輸入から小売りまで一気通貫で担う、国内最大級の事業者。
コロナ禍に就任した間島社長に今後の展望などを聞いた。
―コロナ禍に見舞われた2020年に社長に就任されました。その後、ウクライナ戦争や今年の春に世界中を混乱に陥れた中東危機などさまざま事業環境の変化がありましたが、LPガス事業者としてどのように受け止めていますか。
間島 今回の中東危機を受け、改めてLPガスという分散型エネルギーの重要性が再認識されたのではないかと思います。中東依存度が高かったひと昔前に比べ、現在日本が調達するLPガスの90%以上がアメリカからです。中東依存度が高い原油に見られるような「モノ」が届かないといった影響をさほど受けていません。エネルギーの安全保障の観点からも、改めてLPガスの意義を確認できました。

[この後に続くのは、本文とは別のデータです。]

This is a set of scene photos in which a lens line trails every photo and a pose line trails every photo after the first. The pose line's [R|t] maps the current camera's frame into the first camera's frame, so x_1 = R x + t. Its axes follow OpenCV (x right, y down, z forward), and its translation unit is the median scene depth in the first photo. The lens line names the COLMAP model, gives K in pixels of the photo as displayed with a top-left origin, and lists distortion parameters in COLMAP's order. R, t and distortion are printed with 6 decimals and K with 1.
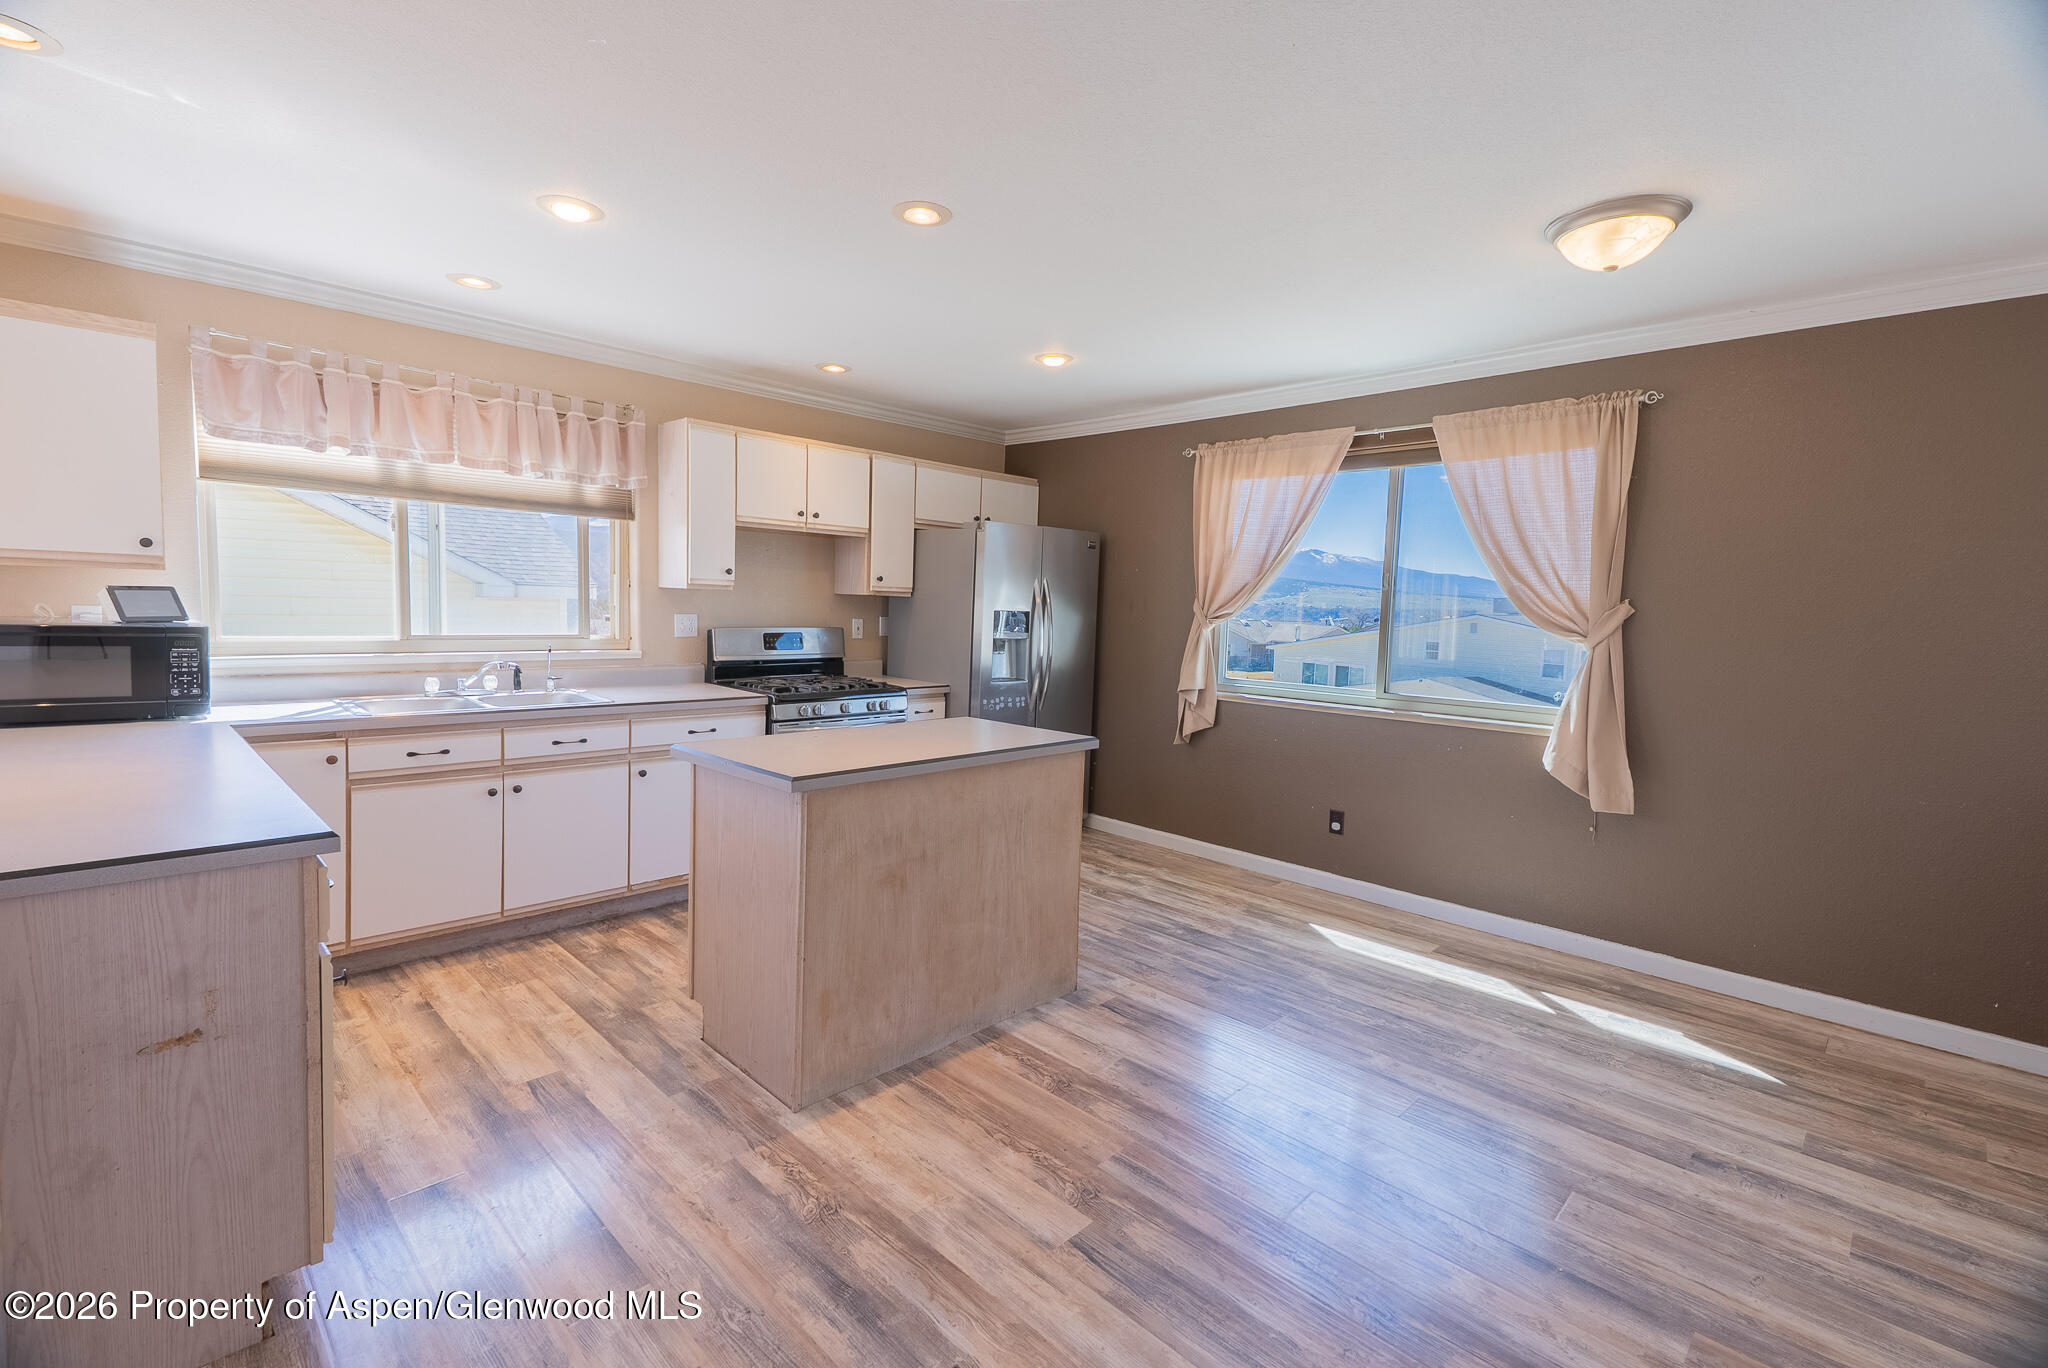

また、各地でさまざまな自然災害が発生している中で、分散型エネルギーとしての重要性も見直されていると感じています。例えば24年に北陸を襲った能登半島地震では、さまざまなインフラと同様にLPガス供給設備も被災しましたが、分散型という特性を生かして早期の復旧を実現し、地元に住まう方々の真冬のエネルギー利用を支えることができました。
広がる石油への不安 燃料転換へのニーズ高まる
―供給安定性の面で非常に優れているということが、今回のイラン危機などを通じて浮かび上がってきているわけですね。
間島 そうですね。特に産業用分野では油の調達に不安を持つお客さまが増えてきていると感じています。ボイラーなどの熱源を重油からLPガスやLNGへ燃料転換したいというリクエストが各支社の営業現場に来ています。
当社には産業エネルギー部というセクションがありまして、日頃からカーボンニュートラル(CN)や低炭素化に資するソリューションの観点で「油からLPガス、あるいはLNGへと転換しましょう。炭素量が少ない方が地球環境に優しいですよ」と提案活動を続けています。
しかし今は、従来とは異なる観点でお客さま側から「供給不安があるから燃料転換を考えたい」との声が寄せられているのが実態です。
―23年から27年を対象年度とする中期経営計画「PLAN27」が進行中です。ちょうど後半戦に突入したところですが進ちょくはいかがですか。
間島 一番分かりやすい数値目標として掲げているのは家庭用LPガスの直売件数です。中期経営計画(中計)がスタートする直前の23年3月末時点ではおよそ110万世帯でしたが、中計の最終年度の27年度に130万世帯にするという目標を掲げています。
―現在の達成度は。
間島 3月末時点で121万世帯となりました。人口減少の影響で件数が減ったり、企業間競争で苦戦したりしていた時期もありましたが、それほど大きなずれはなく進ちょくしていると思います。
―M&A(企業の合併・買収)によって事業を継承するケースも増えているのでしょうか。
間島 25年度だけ見ても、直売件数の増加に貢献したのはM&Aでした。その他、新築戸建住宅における新規開拓、そして通常の営業努力といったことも増加要因となっています。